LARAMIE, Wyo. — Mark Branch didn’t expect this.
Wyoming’s wrestling team put together its best finish of Branch’s decade-long tenure at the helm last season at the NCAA championships, coming in at No. 17 nationally. That was with three-time All-American Bryce Meredith, Big 12 champion Archie Colgan and a handful of other seniors.
All of that talent and experience was replaced this season by a barrage of underclassmen, including three freshmen in the starting lineup.
“I expected it to be a growing year and going through some growing pains when it came to duals especially,” Branch said, “but this team has surprised me.”
The youngsters have blended with the few seasoned wrestlers the Cowboys have left to put together one of the best seasons in program history. Wyoming moved up to No. 12 in the national rankings (InterMat) this week following a win over South Dakota State in its home finale over the weekend that was never really in doubt.
It was the 11th win in the last 12 dual meets for the Cowboys, who have lost just four of those all season. Wyoming won eight straight duals, tying the fourth-longest streak in program history, before dropping a 21-12 decision at Fresno State on Feb. 3.
It’s the only loss for Wyoming since the start of the new year. The Cowboys have already surpassed the 13 wins they had in duals last season when they finished fourth at the Big 12 championships — their highest finish since joining the league in 2015.
“I can’t think of another season where I’ve been so pleasantly surprised,” Branch said. “They’ll go down as one of the best dual teams UW has put out, and that’s pretty cool.”
That doesn’t mean Branch and his squad are content with what they’ve done.
Wyoming has one dual meet left Sunday at Northern Colorado before the Big 12 championships start March 9 in Tulsa, Oklahoma. Then it’s on to Pittsburgh for the NCAA championships, which the Cowboys qualified six wrestlers for last year.
You have free articles remaining.
Conference champions in each weight class automatically qualify for the NCAAs while others can qualify automatically based on where they finish in their respective conference tournaments. Each conference has an allocated number of automatic spots per weight class, which have yet to be announced for this season.
The Big 12 had 45 automatic bids divvied up among the 10 weight classes last year. The NCAA Division I Wrestling Committee will also make at-large selections based on factors such as RPI, head-to-head competition and winning percentage so that each weight class has 33 wrestlers.
Senior Branson Ashworth, Wyoming’s highest-ranked individual at No. 9, is considered one of the favorites in the 165-pound weight class heading into the Big 12 tournament. With a 29-3 overall record this season, Ashworth is the league’s highest-ranked wrestler at that weight — one spot ahead of Oklahoma State’s Chandler Rogers.
Wyoming has three other wrestlers in the top 20 of InterMat’s rankings: No. 12 Montorie Bridges (26-7) at 133 pounds, No. 15 Cole Verner (20-11) at 125 pounds and No. 19 Sam Turner (23-10) at 141 pounds.

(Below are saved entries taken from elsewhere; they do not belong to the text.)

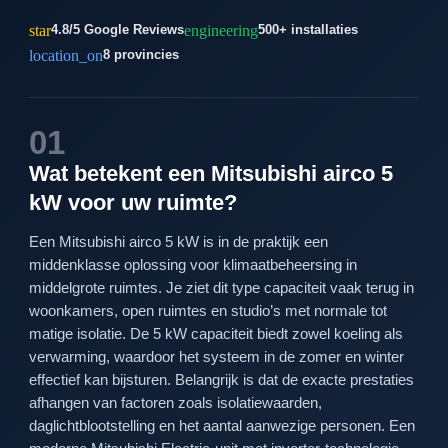
star
engineering
4.8/5 Google Reviews
500+ installaties
location_on
8 provincies
01
Wat betekent een Mitsubishi airco 5
kW voor uw ruimte?
Een Mitsubishi airco 5 kW is in de praktijk een
middenklasse oplossing voor klimaatbeheersing in
middelgrote ruimtes. Je ziet dit type capaciteit vaak terug in
woonkamers, open ruimtes en studio’s met normale tot
matige isolatie. De 5 kW capaciteit biedt zowel koeling als
verwarming, waardoor het systeem in de zomer en winter
effectief kan bijsturen. Belangrijk is dat de exacte prestaties
afhangen van factoren zoals isolatiewaarden,
daglichtblootstelling en het aantal aanwezige personen. Een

But they’re not the only ones who could contend for NCAA berths.
Hayden Hastings, a 174-pounder from Sheridan, recently upset No. 13 Kimball Bastian of Utah Valley State and has 22 overall wins as a freshman. Tate Samuelson (184 pounds) is 20-4, Cole Davidson (197) is 23-12, and Brian Andrews (heavyweight) is 28-8.
“It’s been amazing just to see these young guys grow throughout the season and develop from Day 1 to now, and we’re still growing,” Ashworth said. “We’re not as good as we’re going to be come Big 12s and NCAAs. I’m just excited to see what this team can accomplish in Tulsa.”
Branch said this year’s team is capable of sending more qualifiers to the NCAAs than it did last year, which would give Wyoming a better chance of besting that 17th-place finish. The Cowboys want more, but they’ll have to keep working to get what they want.
“You have to go earn it,” Branch said. “You’d like some things to fall your way. That always helps, but at the same time, plan on it being the hardest road possible and upsetting guys.
“No guarantees, but guys can get there and do some damage and put their name up on the wall. That’s what we’ll kind of start looking at pretty soon and start talking about. Put that in our head. We need our guys thinking that way and believing that way for the next month.”